Courtesy of Joe Weisenthal at Clusterstock
New York Times reporters Gretchen Morgenson and Don Van Natta have dumped a gigantic bucket of kerosene on the Goldman Sachs (GS) conspiracy fire with a new report detailing the extent to which then Treasury Secretary Hank Paulson was in touch with his old bank during the pit of the crisis.
Bottom line: he was in touch with Goldman a lot.
While Mr. Paulson spoke to many Wall Street executives during that period, he was in very frequent contact with Lloyd C. Blankfein, Goldman’s chief executive, according to a copy of Mr. Paulson’s calendars acquired by The New York Times through a Freedom of Information Act request.
During the week of the A.I.G. bailout alone, Mr. Paulson and Mr. Blankfein spoke two dozen times, the calendars show, far more frequently than Mr. Paulson did with other Wall Street executives.
On Sept. 17, the day Mr. Paulson secured his waivers, he and Mr. Blankfein spoke five times. Two of the calls occurred before Mr. Paulson’s waivers were granted.
By waviers, they’re referring to ethics waivers which had barred Paulson from having any significant relationship in dealing with Goldmn Sachs issues, as Secretary of the Treasury. Clearly, this was no time to be bound by old formalities and ethics limitations that they thought would never become an issue.
It also belies the claim — which Goldman still maintains to this day — that the firm was never in danger, even with the teetering AIG and the financial crisis as a whole. What these records suggest is that Paulson was, indeed, concerned about Goldman’s condition specifically — if he’d just been talking to Blankfein about general market conditions, the waivers wouldn’t have been required.
Still though, you have to give Goldman Sachs credit for message discipline:
A spokesman for Goldman, Lucas van Praag, said: “Lloyd Blankfein, like the C.E.O.’s of other major financial institutions, received calls from, and made calls to, Treasury to provide a market perspective on conditions and events as they were unfolding.

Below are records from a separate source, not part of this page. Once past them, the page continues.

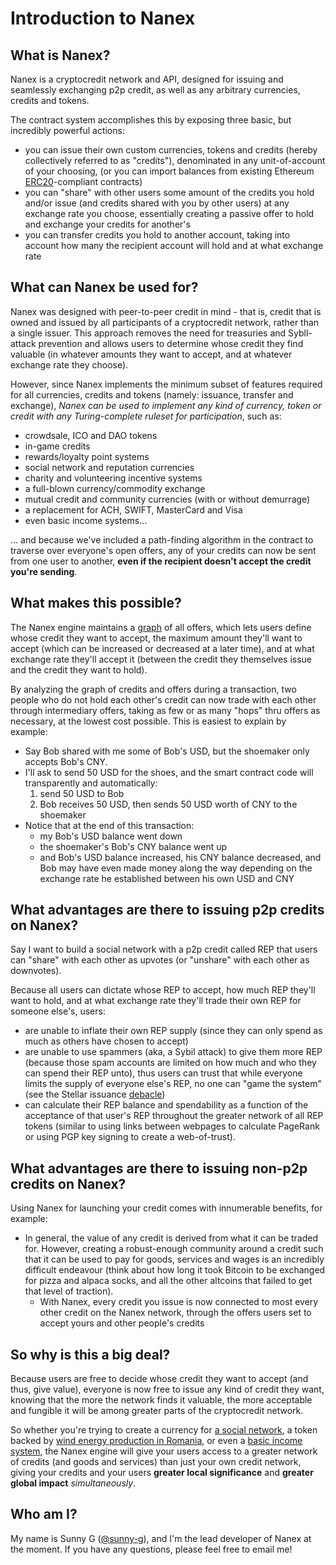 # Introduction to Nanex

## What is Nanex?
Nanex is a cryptocredit network and API, designed for issuing and seamlessly exchanging p2p credit, as well as any arbitrary currencies, credits and tokens.

The contract system accomplishes this by exposing three basic, but incredibly powerful actions:
- you can issue their own custom currencies, tokens and credits (hereby collectively referred to as "credits"), denominated in any unit-of-account of your choosing, (or you can import balances from existing Ethereum [ERC20](https://github.com/ethereum/EIPs/issues/20)-compliant contracts)
- you can "share" with other users some amount of the credits you hold and/or issue (and credits shared with you by other users) at any exchange rate you choose, essentially creating a passive offer to hold and exchange your credits for another's
- you can transfer credits you hold to another account, taking into account how many the recipient account will hold and at what exchange rate

## What can Nanex be used for?

Nanex was designed with peer-to-peer credit in mind - that is, credit that is owned and issued by all participants of a cryptocredit network, rather than a single issuer. This approach removes the need for treasuries and Sybll-attack prevention and allows users to determine whose credit they find valuable (in whatever amounts they want to accept, and at whatever exchange rate they choose).

However, since Nanex implements the minimum subset of features required for all currencies, credits and tokens (namely: issuance, transfer and exchange), *Nanex can be used to implement any kind of currency, token or credit with any Turing-complete ruleset for participation*, such as:

- crowdsale, ICO and DAO tokens
- in-game credits
- rewards/loyalty point systems
- social network and reputation currencies
- charity and volunteering incentive systems
- a full-blown currency/commodity exchange
- mutual credit and community currencies (with or without demurrage)
- a replacement for ACH, SWIFT, MasterCard and Visa
- even basic income systems...

... and because we've included a path-finding algorithm in the contract to traverse over everyone's open offers, any of your credits can now be sent from one user to another, **even if the recipient doesn't accept the credit you're sending**.

## What makes this possible?

The Nanex engine maintains a [graph](https://en.wikipedia.org/wiki/Graph_(abstract_data_type)) of all offers, which lets users define whose credit they want to accept, the maximum amount they'll want to accept (which can be increased or decreased at a later time), and at what exchange rate they'll accept it (between the credit they themselves issue and the credit they want to hold).

By analyzing the graph of credits and offers during a transaction, two people who do not hold each other's credit can now trade with each other through intermediary offers, taking as few or as many "hops" thru offers as necessary, at the lowest cost possible. This is easiest to explain by example:

- Say Bob shared with me some of Bob's USD, but the shoemaker only accepts Bob's CNY.
- I'll ask to send 50 USD for the shoes, and the smart contract code will transparently and automatically:
  1. send 50 USD to Bob
  2. Bob receives 50 USD, then sends 50 USD worth of CNY to the shoemaker
- Notice that at the end of this transaction:
  - my Bob's USD balance went down
  - the shoemaker's Bob's CNY balance went up
  - and Bob's USD balance increased, his CNY balance decreased, and Bob may have even made money along the way depending on the exchange rate he established between his own USD and CNY

## What advantages are there to issuing p2p credits on Nanex?

Say I want to build a social network with a p2p credit called REP that users can "share" with each other as upvotes (or "unshare" with each other as downvotes).

Because all users can dictate whose REP to accept, how much REP they'll want to hold, and at what exchange rate they'll trade their own REP for someone else's, users:
- are unable to inflate their own REP supply (since they can only spend as much as others have chosen to accept)
- are unable to use spammers (aka, a Sybil attack) to give them more REP (because those spam accounts are limited on how much and who they can spend their REP unto), thus users can trust that while everyone limits the supply of everyone else's REP, no one can "game the system" (see the Stellar issuance [debacle](https://news.ycombinator.com/item?id=8126282))
- can calculate their REP balance and spendability as a function of the acceptance of that user's REP throughout the greater network of all REP tokens (similar to using links between webpages to calculate PageRank or using PGP key signing to create a web-of-trust).

## What advantages are there to issuing non-p2p credits on Nanex?

Using Nanex for launching your credit comes with innumerable benefits, for example:
- In general, the value of any credit is derived from what it can be traded for. However, creating a robust-enough community around a credit such that it can be used to pay for goods, services and wages is an incredibly difficult endeavour (think about how long it took Bitcoin to be exchanged for pizza and alpaca socks, and all the other altcoins that failed to get that level of traction).
  - With Nanex, every credit you issue is now connected to most every other credit on the  Nanex network, through the offers users set to accept yours and other people's credits

## So why is this a big deal?

Because users are free to decide whose credit they want to accept (and thus, give value), everyone is now free to issue any kind of credit they want, knowing that the more the network finds it valuable, the more acceptable and fungible it will be among greater parts of the cryptocredit network.

So whether you're trying to create a currency for [a social network](), a token backed by [wind energy production in Romania](), or even a [basic income system](), the Nanex engine will give your users access to a greater network of credits (and goods and services) than just your own credit network, giving your credits and your users **greater local significance** and **greater global impact** *simultaneously*.

## Who am I?

My name is Sunny G ([@sunny-g](https://github.com/sunny-g)), and I'm the lead developer of Nanex at the moment. If you have any questions, please feel free to email me!

<!--
Too good to be true, right? To explain how all of this is possible, I'll need to provide a bit of backstory:

In the beginning of human civilization, trade was conducted not by barter, but by trust and credit - people traded their wares today to the people they trusted only to receive something back in the future
(EX: baskets for chickens).
This was possible b/c people knew each other their entire lives and could trust that they wouldn't leave town, rendering any earned credit but unspent worthless.

The problem was that this didn't scale as easily as currencies run by the state and backed by commodities like gold
?????????????????????????????????
for one, dunbar's number suggests that it is impossible for any one person in modern society to maintain enough close relationships to be able to rely solely on p2p credit for trade.
(EX: go into how it could be difficult to use the credit you have with the chicken farmer on blacksmith, MAYBE WATCH MONEY IS DEBT)
Also, at the time, the logistics for tabulating every citizen's balances were too high. As a result,  took over, and the rest is history.
?????????????????????????????????

Today however, with modern CPUs and smart contracts, we can trustlessly solve the second problem of managing p2p balances, which then inadvertantly solves the first problem of limited trade.
-->

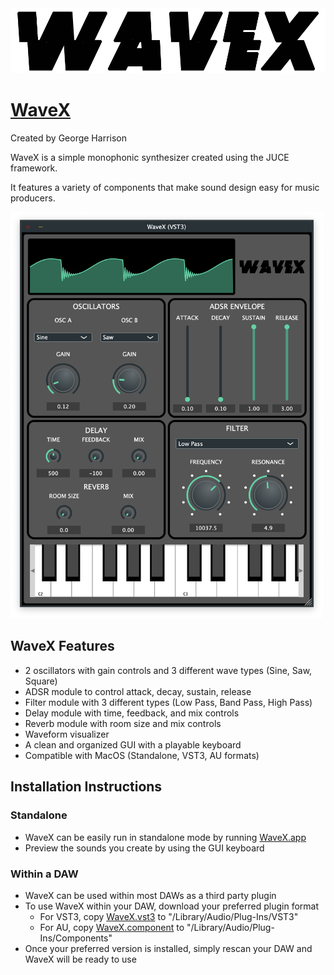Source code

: <img src="Deliverables/images/logo1.png">

# [WaveX](https://github.com/georgeh02/seniorproject2)
Created by George Harrison

WaveX is a simple monophonic synthesizer created using the JUCE framework.

It features a variety of components that make sound design easy for music producers.

<img src="Deliverables/images/WaveX.png" width="500">

## WaveX Features
- 2 oscillators with gain controls and 3 different wave types (Sine, Saw, Square)
- ADSR module to control attack, decay, sustain, release
- Filter module with 3 different types (Low Pass, Band Pass, High Pass)
- Delay module with time, feedback, and mix controls
- Reverb module with room size and mix controls
- Waveform visualizer
- A clean and organized GUI with a playable keyboard
- Compatible with MacOS (Standalone, VST3, AU formats)

## Installation Instructions
### Standalone
- WaveX can be easily run in standalone mode by running [WaveX.app](https://github.com/georgeh02/seniorproject2/blob/main/WaveX%20Builds/WaveX.app.zip)
- Preview the sounds you create by using the GUI keyboard

### Within a DAW
- WaveX can be used within most DAWs as a third party plugin
- To use WaveX within your DAW, download your preferred plugin format
    - For VST3, copy [WaveX.vst3](https://github.com/georgeh02/seniorproject2/blob/main/WaveX%20Builds/WaveX.vst3.zip) to "/Library/Audio/Plug-Ins/VST3"
    - For AU, copy [WaveX.component](https://github.com/georgeh02/seniorproject2/blob/main/WaveX%20Builds/WaveX.component.zip) to "/Library/Audio/Plug-Ins/Components"
- Once your preferred version is installed, simply rescan your DAW and WaveX will be ready to use

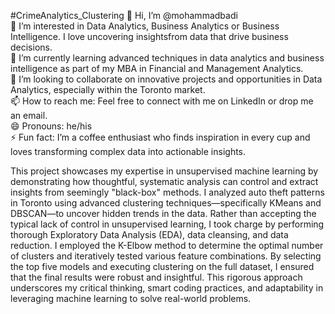 #CrimeAnalytics_Clustering
👋 Hi, I’m @mohammadbadi  
👀 I’m interested in Data Analytics, Business Analytics or Business Intelligence. I love uncovering insightsfrom data that drive business decisions.  
🌱 I’m currently learning advanced techniques in data analytics and business intelligence as part of my MBA in Financial and Management Analytics.  
💞️ I’m looking to collaborate on innovative projects and opportunities in Data Analytics, especially within the Toronto market.  
📫 How to reach me: Feel free to connect with me on LinkedIn or drop me an email.  
😄 Pronouns: he/his  
⚡ Fun fact: I’m a coffee enthusiast who finds inspiration in every cup and loves transforming complex data into actionable insights.

This project showcases my expertise in unsupervised machine learning by demonstrating how thoughtful, systematic analysis can control and extract insights from seemingly "black-box" methods. I analyzed auto theft patterns in Toronto using advanced clustering techniques—specifically KMeans and DBSCAN—to uncover hidden trends in the data. Rather than accepting the typical lack of control in unsupervised learning, I took charge by performing thorough Exploratory Data Analysis (EDA), data cleansing, and data reduction. I employed the K-Elbow method to determine the optimal number of clusters and iteratively tested various feature combinations. By selecting the top five models and executing clustering on the full dataset, I ensured that the final results were robust and insightful. This rigorous approach underscores my critical thinking, smart coding practices, and adaptability in leveraging machine learning to solve real-world problems.
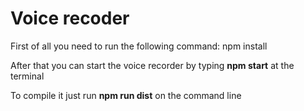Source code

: # Voice recoder

First of all you need to run the following command: npm install

After that you can start the voice recorder by typing **npm start** at the terminal 

To compile it just run **npm run dist** on the command line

Given what was happening in the world, it would have been shocking if such conversations hadn’t taken place.”
Although federal officials were concerned that Goldman Sachs might collapse that week, Mr. van Praag said the only topics of discussion between Mr. Blankfein and Mr. Paulson at the time involved Lehman Brothers’ troubled London operations and “disarray in the money markets.” Mr. van Praag said Goldman was fully insulated from financial fallout related to a possible A.I.G. collapse in mid-September of last year.
Here’s the thing; there’s really no doubt that Goldman could have collapsed. Without access to the Fed, even the healthiest bank couldn’t survive a bank run by hedge funds, and an unwillingness among counterparties to lend overnight. That’s just a fact. And in this particular crisis — again, even if Goldman were fully hedged and didn’t have a balance sheet loaded with garbage — that run on the bank could have felled the bank. They absolutely could have gone down if there hadn’t been an intervention, and Paulson knew it.